Investir na formação de uma equipe de sucesso pode levar tempo, mas os resultados compensam o esforço com resultados satisfatórios. A rotatividade e os mal-entendidos diminuem, os funcionários se sentem importantes e valorizados dentro da empresa, a produção melhora e, consequentemente, mais clientes surgem.

Como colocá-la em prática dentro da gestão empresarial?

Por ser uma estratégia comportamental, engana-se quem pensa que a comunicação não violenta é pouco prática. O conceito depende diretamente das aplicações no cotidiano em todas as áreas da vida. Na área de gestão empresarial, ela pode ser aplicada de algumas maneiras. Veja:

Observação das relações no ambiente de trabalho

Uma das premissas da comunicação não violenta é a observação, tanto de si quanto do outro, em um processo fundamental para a criação de empatia. Dessa forma, é positivo estimular o autodesenvolvimento, ferramenta eficaz tanto para gestores quanto para funcionários.

Com isso, todos estarão mais conscientes do impacto de suas ações no ambiente de trabalho e serão encorajados a melhorar o próprio comportamento.

Identificação dos sentimentos e expressão de necessidades

Depois da observação, é preciso identificar os sentimentos e saber expressar, de forma positiva, as necessidades. Uma técnica que pode ser aplicada é o uso da frase: “Eu sinto isso, porque tenho a necessidade disso”.

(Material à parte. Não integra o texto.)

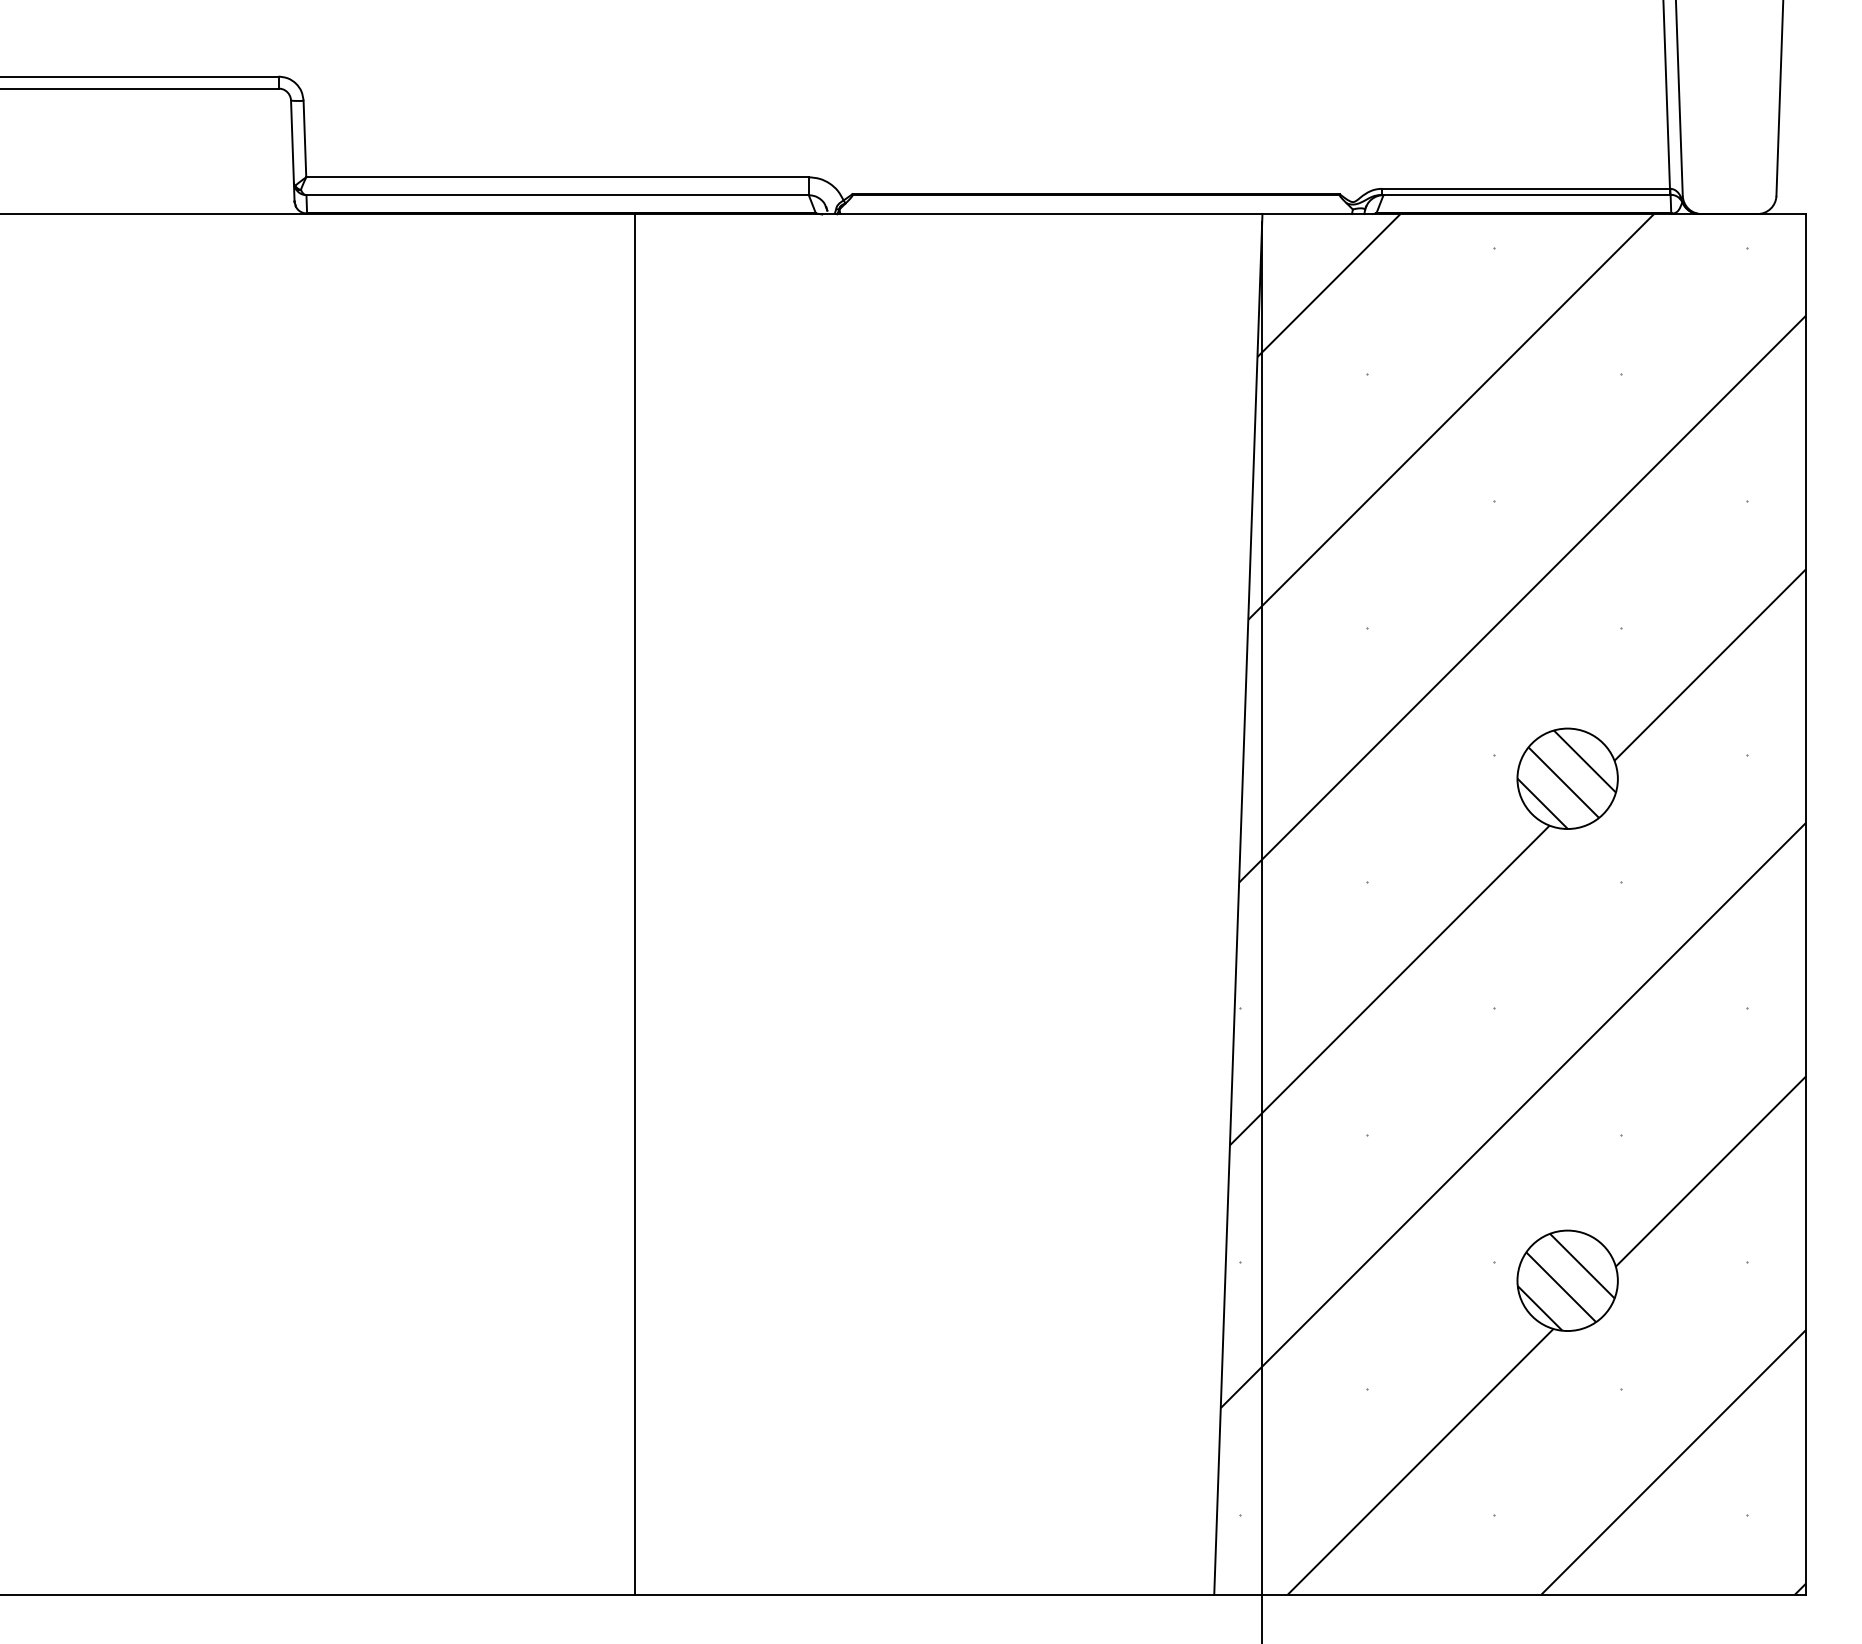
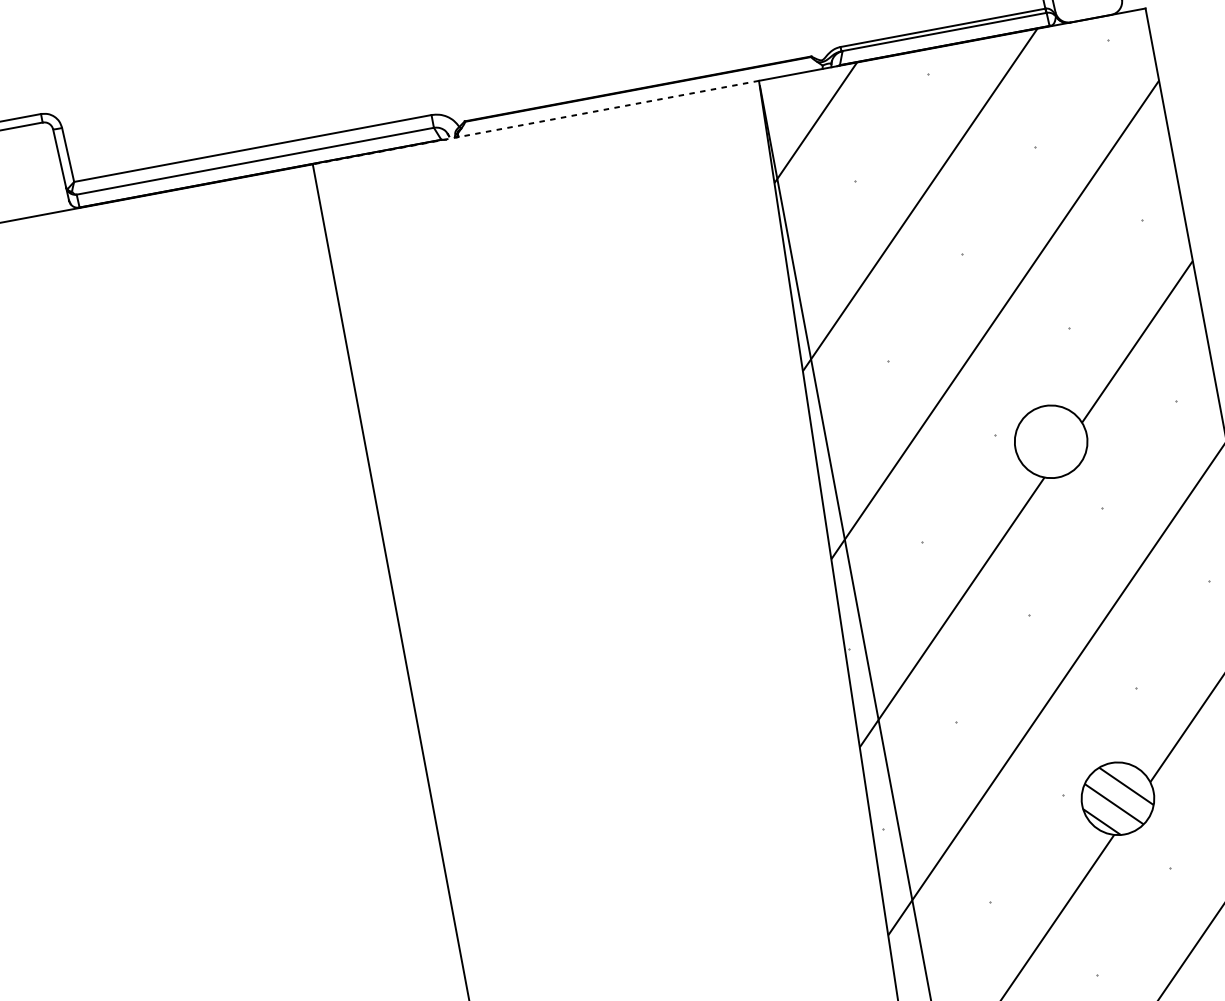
line: (948, 214) -> (535, 122), solid -> dashed
hatch: (1566, 779) -> (1050, 442), removed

Por exemplo, o gestor pode se sentir pressionado, porque tem a necessidade de gerar mais lucro na empresa e expandir o negócio. Em vez de dizer para os funcionários que está sofrendo pressão, o gestor foca e explica a necessidade da empresa crescer e gerar mais receita.

Dessa maneira, é possível sentir o que é para ser sentido, sem se identificar com os sentimentos. Isso contribui para determinar a necessidade e comunicá-la ao outro de forma assertiva.

Estímulo ao diálogo entre todos da empresa

A comunicação não violenta abre espaço para o diálogo positivo entre todos os envolvidos na empresa ou no negócio. Isso pode ser feito promovendo e incentivando momentos de interação e descontração entre os funcionários.

Outra forma é criar mecanismos para que as pessoas se sintam à vontade para falar, principalmente sobre questões que as desagradam. Reuniões coletivas e individuais, caixas de sugestão ou planilhas digitais são alguns dos exemplos de como colocar isso em prática.

Estabelecimento de feedback efetivo e saudável

Por fim, é essencial criar um feedback contínuo, efetivo e saudável entre a equipe. Para que seja assim, faça isso de maneira periódica e avise antecipadamente os envolvidos. Criar essa rotina ajuda a minimizar a pressão e a ansiedade causada por esse processo.

Os critérios devem ser claros e estabelecidos por meio de parâmetros específicos e que possam ser verificados. Para que seja saudável, é importante acompanhar as ações geradas em acordo com o gestor e o funcionário.